__Entries supplied__:
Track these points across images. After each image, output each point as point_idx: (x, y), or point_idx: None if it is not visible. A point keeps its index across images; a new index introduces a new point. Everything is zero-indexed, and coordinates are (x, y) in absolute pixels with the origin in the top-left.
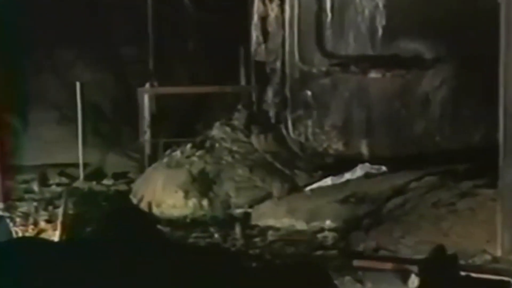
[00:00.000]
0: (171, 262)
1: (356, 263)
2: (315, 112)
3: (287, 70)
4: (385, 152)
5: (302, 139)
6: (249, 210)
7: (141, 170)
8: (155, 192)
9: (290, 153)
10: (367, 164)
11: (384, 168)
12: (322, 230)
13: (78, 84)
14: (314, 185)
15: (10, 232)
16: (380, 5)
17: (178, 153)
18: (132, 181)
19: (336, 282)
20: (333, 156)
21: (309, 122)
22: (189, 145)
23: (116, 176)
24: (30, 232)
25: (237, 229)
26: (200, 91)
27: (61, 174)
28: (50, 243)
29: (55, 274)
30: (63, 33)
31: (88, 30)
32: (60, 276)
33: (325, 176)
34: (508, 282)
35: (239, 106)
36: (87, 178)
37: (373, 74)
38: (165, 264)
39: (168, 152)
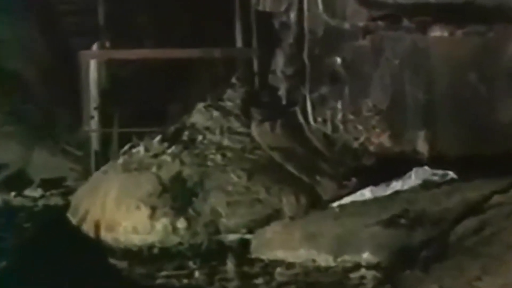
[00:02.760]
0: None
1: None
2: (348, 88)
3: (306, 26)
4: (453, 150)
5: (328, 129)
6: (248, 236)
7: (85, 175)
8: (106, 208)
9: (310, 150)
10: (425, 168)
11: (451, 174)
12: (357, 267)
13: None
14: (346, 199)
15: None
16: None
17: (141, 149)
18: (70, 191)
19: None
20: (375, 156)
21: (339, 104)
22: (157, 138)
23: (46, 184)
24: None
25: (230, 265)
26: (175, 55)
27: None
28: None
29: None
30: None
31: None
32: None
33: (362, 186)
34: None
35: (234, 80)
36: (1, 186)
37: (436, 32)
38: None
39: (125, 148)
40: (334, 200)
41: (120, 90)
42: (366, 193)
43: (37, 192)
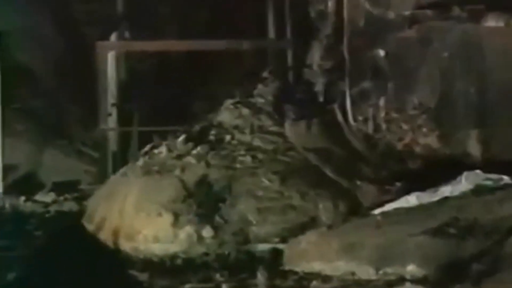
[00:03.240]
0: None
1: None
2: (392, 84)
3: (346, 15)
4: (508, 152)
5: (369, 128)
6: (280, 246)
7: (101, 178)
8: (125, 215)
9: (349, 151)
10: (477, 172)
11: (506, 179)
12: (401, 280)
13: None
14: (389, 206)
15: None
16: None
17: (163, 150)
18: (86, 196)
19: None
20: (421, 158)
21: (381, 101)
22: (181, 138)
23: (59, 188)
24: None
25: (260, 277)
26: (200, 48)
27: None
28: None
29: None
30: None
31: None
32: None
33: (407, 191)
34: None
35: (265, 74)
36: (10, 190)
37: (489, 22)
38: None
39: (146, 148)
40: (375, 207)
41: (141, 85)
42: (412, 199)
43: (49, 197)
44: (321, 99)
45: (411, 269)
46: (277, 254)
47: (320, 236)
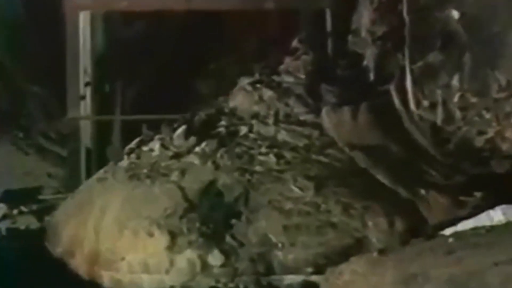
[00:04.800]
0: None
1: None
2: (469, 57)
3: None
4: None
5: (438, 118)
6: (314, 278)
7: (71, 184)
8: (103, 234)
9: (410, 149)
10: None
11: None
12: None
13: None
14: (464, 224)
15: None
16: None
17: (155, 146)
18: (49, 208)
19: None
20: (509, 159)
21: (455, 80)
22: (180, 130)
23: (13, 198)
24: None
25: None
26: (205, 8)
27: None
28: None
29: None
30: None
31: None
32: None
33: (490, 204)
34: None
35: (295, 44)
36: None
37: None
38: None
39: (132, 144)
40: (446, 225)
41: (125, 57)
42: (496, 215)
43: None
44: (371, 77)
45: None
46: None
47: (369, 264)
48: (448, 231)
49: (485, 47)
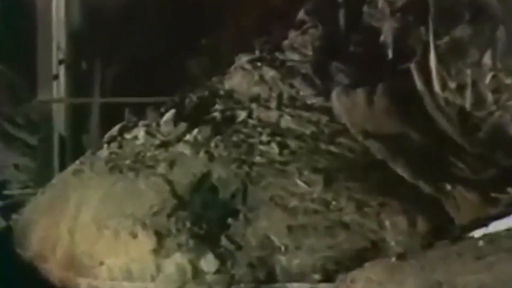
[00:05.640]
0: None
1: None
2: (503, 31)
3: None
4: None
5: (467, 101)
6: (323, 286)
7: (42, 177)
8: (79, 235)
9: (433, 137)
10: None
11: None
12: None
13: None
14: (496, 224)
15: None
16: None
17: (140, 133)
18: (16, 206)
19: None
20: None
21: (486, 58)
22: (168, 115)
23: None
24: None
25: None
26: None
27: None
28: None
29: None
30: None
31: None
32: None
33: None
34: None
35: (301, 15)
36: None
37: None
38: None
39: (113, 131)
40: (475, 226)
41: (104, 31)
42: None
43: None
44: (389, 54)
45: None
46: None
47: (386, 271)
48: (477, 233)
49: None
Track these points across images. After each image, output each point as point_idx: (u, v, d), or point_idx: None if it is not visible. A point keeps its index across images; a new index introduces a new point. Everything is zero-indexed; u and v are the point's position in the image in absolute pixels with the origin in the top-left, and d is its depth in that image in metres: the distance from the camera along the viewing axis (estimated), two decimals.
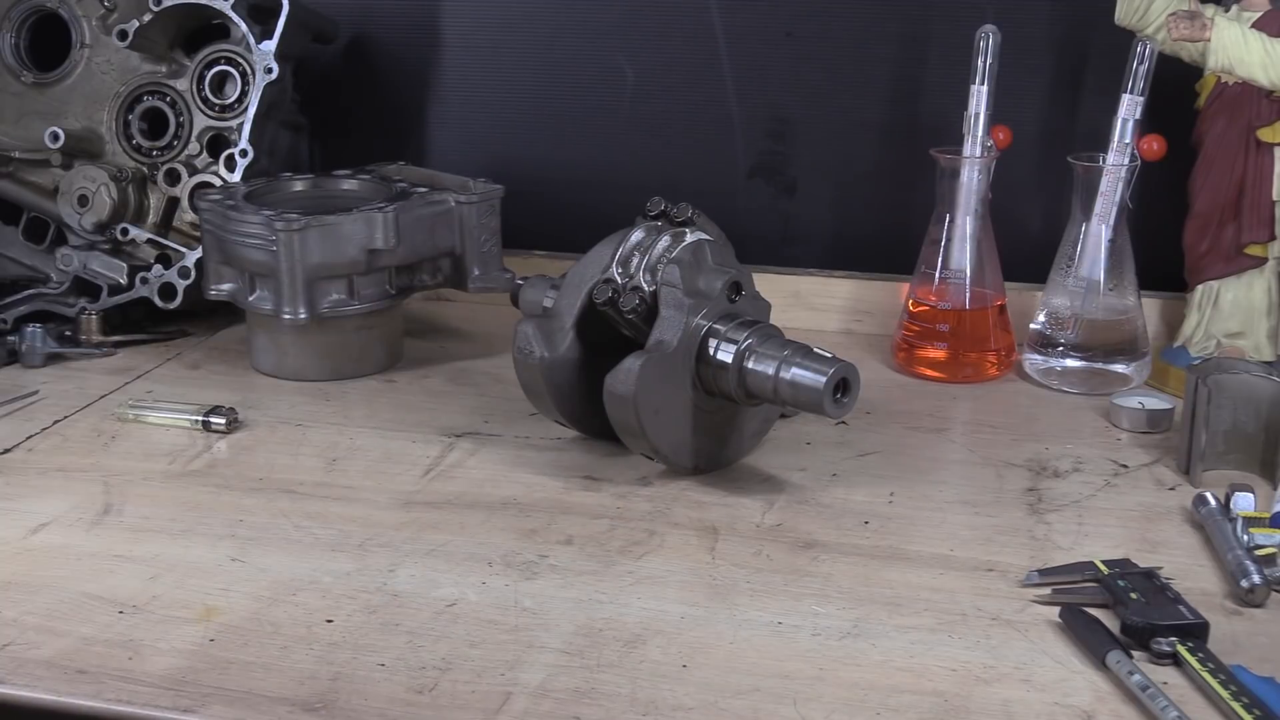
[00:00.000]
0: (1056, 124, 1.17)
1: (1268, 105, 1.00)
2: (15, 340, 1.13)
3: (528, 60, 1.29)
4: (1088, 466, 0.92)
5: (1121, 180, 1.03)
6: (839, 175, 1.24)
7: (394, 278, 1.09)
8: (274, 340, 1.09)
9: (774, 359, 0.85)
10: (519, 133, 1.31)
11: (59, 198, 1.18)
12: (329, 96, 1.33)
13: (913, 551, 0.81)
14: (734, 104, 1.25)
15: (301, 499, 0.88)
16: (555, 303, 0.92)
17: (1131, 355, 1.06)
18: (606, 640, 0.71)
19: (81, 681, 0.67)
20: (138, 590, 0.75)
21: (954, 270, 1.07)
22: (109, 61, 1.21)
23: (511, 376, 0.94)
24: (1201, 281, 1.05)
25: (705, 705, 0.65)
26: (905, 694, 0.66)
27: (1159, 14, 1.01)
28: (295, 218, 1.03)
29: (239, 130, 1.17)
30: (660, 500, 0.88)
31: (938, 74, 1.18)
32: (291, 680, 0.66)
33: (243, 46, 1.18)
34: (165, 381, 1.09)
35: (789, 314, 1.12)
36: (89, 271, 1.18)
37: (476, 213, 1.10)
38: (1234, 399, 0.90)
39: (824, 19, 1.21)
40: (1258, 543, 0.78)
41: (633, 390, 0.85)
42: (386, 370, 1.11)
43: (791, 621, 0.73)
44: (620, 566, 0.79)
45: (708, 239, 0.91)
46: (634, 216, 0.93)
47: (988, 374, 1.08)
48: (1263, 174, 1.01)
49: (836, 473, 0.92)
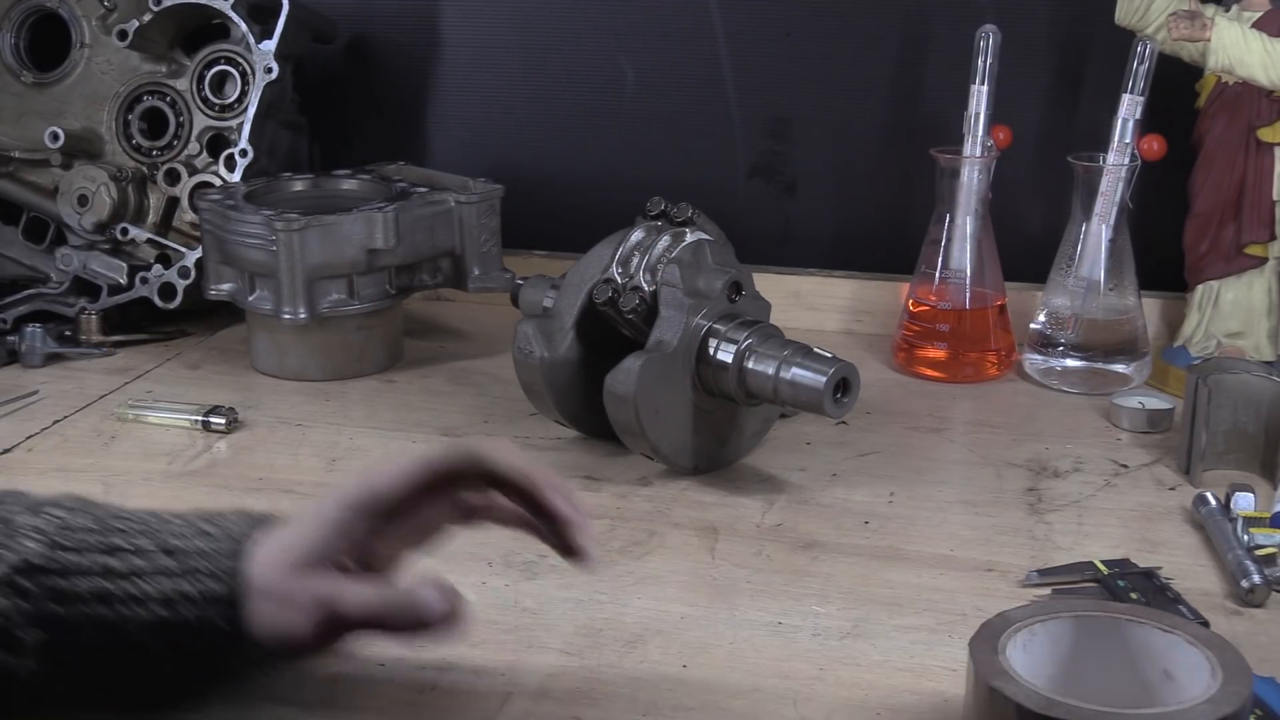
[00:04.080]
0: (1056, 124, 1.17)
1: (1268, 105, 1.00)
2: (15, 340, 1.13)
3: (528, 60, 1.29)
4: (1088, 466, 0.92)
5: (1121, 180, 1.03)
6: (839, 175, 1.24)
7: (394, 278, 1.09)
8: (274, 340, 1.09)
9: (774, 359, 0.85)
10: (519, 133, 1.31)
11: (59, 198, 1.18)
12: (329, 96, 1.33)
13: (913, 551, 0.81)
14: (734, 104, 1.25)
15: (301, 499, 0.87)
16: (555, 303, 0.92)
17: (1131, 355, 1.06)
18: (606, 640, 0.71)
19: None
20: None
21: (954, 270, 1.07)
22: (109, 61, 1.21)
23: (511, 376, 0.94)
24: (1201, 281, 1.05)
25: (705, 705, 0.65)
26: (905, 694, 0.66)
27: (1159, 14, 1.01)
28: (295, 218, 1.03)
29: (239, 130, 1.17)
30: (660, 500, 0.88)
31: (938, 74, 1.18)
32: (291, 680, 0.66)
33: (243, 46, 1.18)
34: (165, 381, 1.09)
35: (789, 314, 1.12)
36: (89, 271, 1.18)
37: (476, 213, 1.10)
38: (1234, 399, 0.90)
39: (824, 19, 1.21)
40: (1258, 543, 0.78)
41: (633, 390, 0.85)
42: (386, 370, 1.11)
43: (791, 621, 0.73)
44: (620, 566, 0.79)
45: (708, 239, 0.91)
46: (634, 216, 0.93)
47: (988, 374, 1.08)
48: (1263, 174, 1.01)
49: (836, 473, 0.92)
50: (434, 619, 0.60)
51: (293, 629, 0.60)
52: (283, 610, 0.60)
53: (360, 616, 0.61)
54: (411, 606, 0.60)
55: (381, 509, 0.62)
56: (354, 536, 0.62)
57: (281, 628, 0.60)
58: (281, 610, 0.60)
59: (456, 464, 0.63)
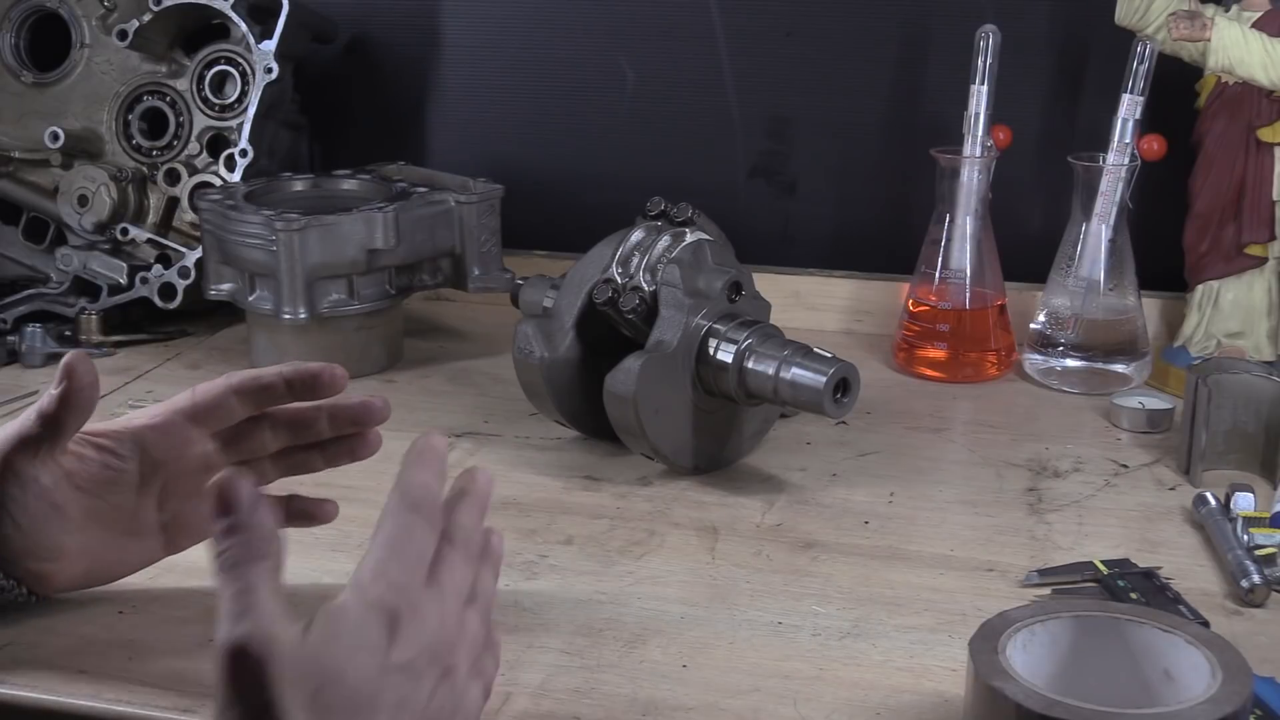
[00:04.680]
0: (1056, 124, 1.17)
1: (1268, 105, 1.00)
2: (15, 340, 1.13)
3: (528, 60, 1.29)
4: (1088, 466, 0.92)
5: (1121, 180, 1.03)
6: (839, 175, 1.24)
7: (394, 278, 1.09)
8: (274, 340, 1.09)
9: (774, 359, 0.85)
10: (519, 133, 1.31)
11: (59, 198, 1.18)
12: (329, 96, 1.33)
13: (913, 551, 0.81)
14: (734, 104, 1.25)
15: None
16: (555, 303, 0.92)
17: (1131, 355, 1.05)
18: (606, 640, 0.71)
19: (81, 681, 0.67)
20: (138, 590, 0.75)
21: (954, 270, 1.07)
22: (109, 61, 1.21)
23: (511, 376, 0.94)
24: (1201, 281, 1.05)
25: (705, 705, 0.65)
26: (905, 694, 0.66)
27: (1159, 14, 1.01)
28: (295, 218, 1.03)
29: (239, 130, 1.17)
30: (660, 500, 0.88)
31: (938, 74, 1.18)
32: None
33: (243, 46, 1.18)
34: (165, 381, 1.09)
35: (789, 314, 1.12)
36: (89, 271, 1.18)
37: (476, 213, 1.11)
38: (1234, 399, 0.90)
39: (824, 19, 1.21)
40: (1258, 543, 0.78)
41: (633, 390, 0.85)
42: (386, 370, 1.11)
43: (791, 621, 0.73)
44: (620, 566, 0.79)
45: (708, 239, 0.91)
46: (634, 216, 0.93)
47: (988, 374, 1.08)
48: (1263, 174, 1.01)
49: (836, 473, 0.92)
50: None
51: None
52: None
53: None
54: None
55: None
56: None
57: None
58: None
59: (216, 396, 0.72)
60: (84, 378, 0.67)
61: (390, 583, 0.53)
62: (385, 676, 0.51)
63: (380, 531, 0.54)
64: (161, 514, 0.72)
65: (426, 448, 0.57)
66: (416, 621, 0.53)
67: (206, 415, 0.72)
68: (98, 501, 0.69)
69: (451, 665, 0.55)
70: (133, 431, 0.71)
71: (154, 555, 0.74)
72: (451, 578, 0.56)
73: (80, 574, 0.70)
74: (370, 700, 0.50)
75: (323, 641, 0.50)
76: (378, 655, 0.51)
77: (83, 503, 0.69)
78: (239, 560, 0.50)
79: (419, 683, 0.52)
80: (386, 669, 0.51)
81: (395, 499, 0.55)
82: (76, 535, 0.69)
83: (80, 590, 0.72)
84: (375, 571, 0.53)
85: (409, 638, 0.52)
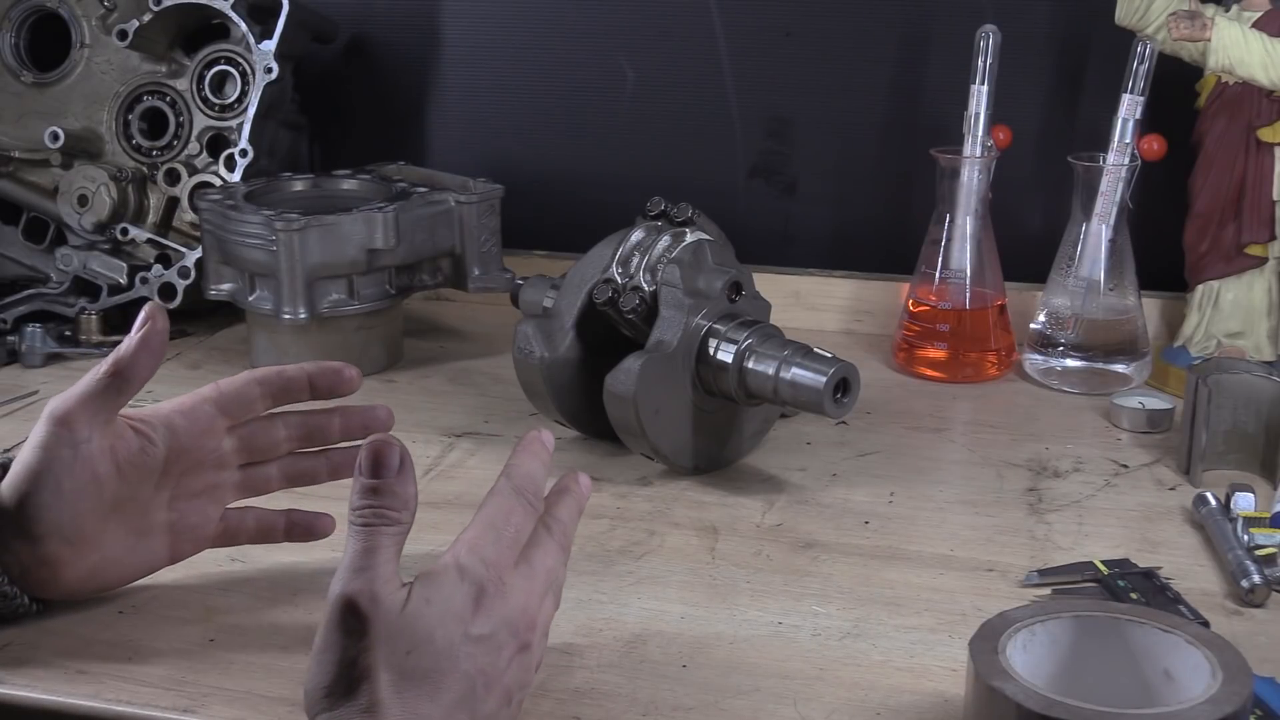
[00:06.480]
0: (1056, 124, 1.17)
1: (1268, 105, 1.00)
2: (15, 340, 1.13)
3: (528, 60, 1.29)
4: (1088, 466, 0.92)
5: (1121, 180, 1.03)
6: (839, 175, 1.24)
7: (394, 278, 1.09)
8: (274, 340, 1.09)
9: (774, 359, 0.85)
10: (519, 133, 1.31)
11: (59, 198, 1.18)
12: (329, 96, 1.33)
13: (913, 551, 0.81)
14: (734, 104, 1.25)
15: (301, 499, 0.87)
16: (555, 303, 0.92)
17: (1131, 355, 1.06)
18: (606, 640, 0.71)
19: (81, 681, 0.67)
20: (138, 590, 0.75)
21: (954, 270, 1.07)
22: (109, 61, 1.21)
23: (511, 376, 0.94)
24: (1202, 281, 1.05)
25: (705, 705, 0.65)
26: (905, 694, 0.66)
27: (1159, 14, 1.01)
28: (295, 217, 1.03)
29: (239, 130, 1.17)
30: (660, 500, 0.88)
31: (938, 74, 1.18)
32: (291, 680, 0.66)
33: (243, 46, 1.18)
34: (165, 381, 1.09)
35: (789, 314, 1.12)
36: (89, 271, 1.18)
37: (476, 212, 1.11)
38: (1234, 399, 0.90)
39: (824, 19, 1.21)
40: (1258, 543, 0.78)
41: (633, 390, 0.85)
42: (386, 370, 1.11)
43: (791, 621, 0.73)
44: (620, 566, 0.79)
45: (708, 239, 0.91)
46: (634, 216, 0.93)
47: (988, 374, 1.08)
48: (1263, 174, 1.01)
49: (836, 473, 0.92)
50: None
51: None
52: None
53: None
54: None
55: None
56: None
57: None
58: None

__Task details__: The required output is a copy of each line in the records where the string "image" occurs.

__Written response__:
Track these points across images. After each image, output each point as point_idx: (x, y), or point_idx: None if it is not visible. A point keeps its index across images; a new index introduces a new point. Everything is zero-indexed, and coordinates are (x, y) in absolute pixels with the origin in the top-left.
Track these points across images. After each image, output each point as point_idx: (u, v, d), or point_idx: None if it is not visible. A point keeps its index across images; a new index introduces a new point. Everything is zero-indexed; u and v are the point's position in the image in absolute pixels with the origin in the top-left, and d is its depth in that image in metres: the distance from the camera along the viewing axis (estimated), two decimals.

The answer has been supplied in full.